═════ DATA TO PROCESS ═════

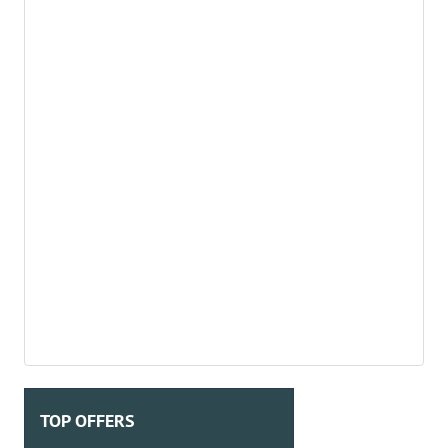
TOP OFFERS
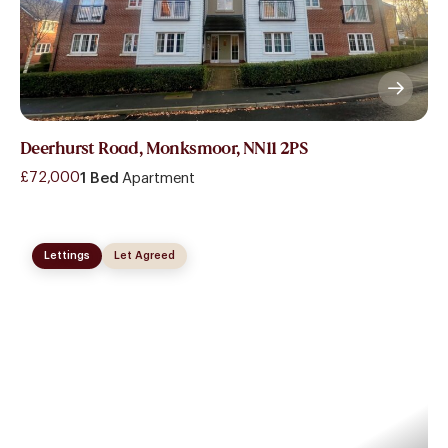
Deerhurst Road, Monksmoor, NN11 2PS
£72,000
1 Bed
Apartment
Lettings
Let Agreed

═════

WHAT IS NEEDED. Your answer should be the lines from the one that contains "Deerhurst Road, Monksmoor, NN11 2PS" through the last line of the material, copied exactly.

SOLUTION TO THE EXERCISE.
Deerhurst Road, Monksmoor, NN11 2PS
£72,000
1 Bed
Apartment
Lettings
Let Agreed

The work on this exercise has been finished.